人を生かす経営全国交流会
<問題提起> 「時代認識」を明確にし「強み」で連携

自社実践を基に問題提起をする宮﨑由至中同協副会長

アナログで付加価値を

10年前、これからは大企業とデジタルが残ると言われました。しかし、同じものをつくるデジタルに付加価値はつきません。中小企業はアナログでやってきました。わが社の酒づくりも、米も水も気候も毎年違い、再現性がありません。また、フェイスブックの「いいね!」という共感の小さな囲い込みは、大企業が最も不得意とするところです。そのため、中小企業のアナログが、付加価値を生む時代となりました。

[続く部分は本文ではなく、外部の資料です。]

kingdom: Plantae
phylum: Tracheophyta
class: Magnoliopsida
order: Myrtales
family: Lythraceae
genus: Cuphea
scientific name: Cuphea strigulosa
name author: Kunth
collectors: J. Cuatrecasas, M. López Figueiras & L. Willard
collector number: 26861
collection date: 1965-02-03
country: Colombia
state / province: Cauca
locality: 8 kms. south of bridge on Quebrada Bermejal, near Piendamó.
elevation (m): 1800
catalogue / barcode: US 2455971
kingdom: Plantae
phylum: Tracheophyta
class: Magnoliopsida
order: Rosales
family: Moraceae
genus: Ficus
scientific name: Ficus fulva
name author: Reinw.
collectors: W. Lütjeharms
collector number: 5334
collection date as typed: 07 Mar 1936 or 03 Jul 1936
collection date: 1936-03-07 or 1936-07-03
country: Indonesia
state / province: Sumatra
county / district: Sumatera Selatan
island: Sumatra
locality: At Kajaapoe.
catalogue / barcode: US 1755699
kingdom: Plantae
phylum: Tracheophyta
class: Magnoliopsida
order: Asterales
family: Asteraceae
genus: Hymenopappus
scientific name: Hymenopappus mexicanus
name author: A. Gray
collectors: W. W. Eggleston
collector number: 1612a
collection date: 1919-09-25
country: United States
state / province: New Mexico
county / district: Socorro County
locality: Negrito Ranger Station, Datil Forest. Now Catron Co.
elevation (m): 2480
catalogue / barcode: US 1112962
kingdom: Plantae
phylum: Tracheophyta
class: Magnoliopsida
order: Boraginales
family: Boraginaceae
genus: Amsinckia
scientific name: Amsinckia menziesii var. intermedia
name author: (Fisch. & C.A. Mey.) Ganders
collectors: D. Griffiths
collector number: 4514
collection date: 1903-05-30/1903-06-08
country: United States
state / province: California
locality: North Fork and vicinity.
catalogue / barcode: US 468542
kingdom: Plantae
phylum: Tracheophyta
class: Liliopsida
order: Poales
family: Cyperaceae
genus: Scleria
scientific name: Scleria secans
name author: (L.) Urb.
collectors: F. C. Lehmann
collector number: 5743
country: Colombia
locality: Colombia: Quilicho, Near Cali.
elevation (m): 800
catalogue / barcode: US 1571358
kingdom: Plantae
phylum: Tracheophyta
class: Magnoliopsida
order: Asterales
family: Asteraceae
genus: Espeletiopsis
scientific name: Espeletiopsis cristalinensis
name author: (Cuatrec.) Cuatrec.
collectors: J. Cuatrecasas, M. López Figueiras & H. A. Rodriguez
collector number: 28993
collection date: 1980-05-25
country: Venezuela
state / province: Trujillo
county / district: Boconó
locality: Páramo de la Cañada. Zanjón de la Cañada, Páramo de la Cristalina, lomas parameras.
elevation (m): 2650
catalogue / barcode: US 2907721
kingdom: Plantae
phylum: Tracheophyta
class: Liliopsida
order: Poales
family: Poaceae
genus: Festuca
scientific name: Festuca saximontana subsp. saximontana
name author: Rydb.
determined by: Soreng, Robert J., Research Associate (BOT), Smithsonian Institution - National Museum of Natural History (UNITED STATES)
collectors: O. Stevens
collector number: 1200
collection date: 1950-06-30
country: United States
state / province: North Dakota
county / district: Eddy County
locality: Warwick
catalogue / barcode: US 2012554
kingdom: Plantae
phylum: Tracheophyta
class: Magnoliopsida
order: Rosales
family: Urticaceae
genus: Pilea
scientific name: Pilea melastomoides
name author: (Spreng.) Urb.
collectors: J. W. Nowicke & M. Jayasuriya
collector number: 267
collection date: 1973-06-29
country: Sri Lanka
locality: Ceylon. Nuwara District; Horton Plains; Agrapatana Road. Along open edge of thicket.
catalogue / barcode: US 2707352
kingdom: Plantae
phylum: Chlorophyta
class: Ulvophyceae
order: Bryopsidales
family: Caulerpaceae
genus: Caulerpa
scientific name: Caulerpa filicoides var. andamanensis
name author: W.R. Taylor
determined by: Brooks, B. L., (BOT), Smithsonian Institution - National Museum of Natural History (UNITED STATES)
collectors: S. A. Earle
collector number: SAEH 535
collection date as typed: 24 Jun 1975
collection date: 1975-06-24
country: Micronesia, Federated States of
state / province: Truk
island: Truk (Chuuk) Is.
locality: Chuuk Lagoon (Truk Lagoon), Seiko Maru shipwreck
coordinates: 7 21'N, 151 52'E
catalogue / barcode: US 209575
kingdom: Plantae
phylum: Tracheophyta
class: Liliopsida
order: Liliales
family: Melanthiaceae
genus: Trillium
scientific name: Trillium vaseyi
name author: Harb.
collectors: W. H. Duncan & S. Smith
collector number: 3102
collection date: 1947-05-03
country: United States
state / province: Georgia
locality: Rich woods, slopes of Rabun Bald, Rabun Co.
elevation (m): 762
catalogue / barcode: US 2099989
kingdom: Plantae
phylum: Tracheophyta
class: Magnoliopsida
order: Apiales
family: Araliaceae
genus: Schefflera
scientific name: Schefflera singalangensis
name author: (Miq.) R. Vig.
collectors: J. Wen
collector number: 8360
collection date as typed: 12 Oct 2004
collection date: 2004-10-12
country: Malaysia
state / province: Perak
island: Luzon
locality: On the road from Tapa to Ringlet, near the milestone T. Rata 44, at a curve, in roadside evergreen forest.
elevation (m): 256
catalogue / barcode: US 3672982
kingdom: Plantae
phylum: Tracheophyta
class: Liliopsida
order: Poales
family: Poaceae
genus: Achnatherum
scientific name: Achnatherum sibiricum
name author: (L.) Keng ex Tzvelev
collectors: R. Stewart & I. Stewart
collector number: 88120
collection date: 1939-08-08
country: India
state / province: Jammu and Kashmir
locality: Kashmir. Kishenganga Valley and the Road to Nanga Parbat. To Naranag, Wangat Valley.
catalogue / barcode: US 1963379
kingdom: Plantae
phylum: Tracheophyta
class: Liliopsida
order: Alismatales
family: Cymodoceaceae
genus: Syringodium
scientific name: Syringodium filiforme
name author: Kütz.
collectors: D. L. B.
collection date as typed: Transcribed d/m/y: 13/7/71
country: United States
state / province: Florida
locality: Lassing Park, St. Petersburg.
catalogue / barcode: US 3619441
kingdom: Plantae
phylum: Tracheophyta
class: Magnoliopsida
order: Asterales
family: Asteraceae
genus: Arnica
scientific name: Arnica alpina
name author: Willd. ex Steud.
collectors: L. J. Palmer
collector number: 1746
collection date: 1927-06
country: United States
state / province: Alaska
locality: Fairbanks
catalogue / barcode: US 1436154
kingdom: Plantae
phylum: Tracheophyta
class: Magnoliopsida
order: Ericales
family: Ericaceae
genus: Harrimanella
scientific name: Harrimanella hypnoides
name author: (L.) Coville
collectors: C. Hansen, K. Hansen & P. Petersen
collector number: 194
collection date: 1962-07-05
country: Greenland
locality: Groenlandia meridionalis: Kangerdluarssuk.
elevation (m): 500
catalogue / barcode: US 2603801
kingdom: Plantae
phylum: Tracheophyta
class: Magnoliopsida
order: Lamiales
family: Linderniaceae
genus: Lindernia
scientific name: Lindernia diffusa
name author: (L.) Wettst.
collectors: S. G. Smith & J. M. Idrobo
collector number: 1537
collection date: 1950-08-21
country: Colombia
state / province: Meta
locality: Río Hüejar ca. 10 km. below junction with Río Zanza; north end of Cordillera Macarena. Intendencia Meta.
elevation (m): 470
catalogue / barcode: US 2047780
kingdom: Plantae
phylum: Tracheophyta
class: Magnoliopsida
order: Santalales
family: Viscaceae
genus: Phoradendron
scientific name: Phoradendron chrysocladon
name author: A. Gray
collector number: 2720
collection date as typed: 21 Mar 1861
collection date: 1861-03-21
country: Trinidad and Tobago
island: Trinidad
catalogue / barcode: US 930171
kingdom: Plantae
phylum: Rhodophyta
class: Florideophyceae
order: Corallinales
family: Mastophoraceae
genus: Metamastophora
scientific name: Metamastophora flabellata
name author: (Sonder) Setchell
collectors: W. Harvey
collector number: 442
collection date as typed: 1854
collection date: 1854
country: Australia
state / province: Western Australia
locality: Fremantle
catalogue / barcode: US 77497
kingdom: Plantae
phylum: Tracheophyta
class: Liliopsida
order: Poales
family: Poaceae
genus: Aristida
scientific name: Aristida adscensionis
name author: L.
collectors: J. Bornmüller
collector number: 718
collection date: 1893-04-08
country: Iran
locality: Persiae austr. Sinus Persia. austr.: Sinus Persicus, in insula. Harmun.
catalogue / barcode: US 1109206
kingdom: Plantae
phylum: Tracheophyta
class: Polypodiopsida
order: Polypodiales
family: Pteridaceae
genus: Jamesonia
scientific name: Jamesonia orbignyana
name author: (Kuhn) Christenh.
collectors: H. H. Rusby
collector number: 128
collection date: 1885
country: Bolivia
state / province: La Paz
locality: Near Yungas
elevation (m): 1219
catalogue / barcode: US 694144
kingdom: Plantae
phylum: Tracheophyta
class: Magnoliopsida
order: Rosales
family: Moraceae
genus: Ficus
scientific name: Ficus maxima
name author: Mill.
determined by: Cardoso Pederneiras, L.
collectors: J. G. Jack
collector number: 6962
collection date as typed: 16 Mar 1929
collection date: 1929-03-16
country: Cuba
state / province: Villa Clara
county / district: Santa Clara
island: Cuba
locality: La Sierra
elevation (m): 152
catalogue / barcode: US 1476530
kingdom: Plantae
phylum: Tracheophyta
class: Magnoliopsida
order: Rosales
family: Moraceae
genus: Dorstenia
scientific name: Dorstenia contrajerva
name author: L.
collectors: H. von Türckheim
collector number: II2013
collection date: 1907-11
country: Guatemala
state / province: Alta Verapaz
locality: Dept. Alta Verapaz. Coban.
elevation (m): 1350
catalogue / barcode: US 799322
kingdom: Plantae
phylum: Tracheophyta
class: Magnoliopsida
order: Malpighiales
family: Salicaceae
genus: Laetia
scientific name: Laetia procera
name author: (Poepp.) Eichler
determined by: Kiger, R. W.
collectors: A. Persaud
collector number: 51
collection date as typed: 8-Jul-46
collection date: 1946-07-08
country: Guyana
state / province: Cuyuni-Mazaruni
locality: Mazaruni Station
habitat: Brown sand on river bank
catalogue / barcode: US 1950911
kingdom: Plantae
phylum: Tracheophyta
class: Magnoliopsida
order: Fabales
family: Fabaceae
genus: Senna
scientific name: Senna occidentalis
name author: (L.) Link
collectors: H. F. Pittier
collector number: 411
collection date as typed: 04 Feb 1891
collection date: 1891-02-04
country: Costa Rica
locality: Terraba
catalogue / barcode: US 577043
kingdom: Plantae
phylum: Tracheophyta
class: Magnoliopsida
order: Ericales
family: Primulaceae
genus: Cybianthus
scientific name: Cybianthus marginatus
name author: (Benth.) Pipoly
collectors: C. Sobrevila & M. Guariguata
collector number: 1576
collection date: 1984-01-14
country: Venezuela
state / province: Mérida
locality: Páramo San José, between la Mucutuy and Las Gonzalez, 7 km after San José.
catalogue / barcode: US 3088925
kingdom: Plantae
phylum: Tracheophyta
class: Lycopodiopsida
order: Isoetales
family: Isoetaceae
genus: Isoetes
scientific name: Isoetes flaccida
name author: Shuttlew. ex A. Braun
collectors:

三重県では、県職員が地元中小企業1050社を訪問しました。そこでわかった問題点は、(1)対売上付加価値率が極めて低い、(2)その理由は「連携がない」、(3)「海外戦略がない」の3点でした。

この問題を解決するには、戦略と戦術の違いをわきまえ、自社の強みを掴むことです。宮﨑本店の強みは、10年程前に「安心・安全・安定供給」だと教わり、マーケットが定まりました。顧客の定義は「20歳以上のお酒を飲む全国民」でしたが、全国民が買えば安定供給はできません。ニッチより狭いカルトマーケットに絞り込みました。

強みのあるもの同士は、できたサービスや商品で新しいものをつくる出口連携ができます。今後は、産業政策のプロセスに中小企業がどうコミットできるかが大きな課題といえます。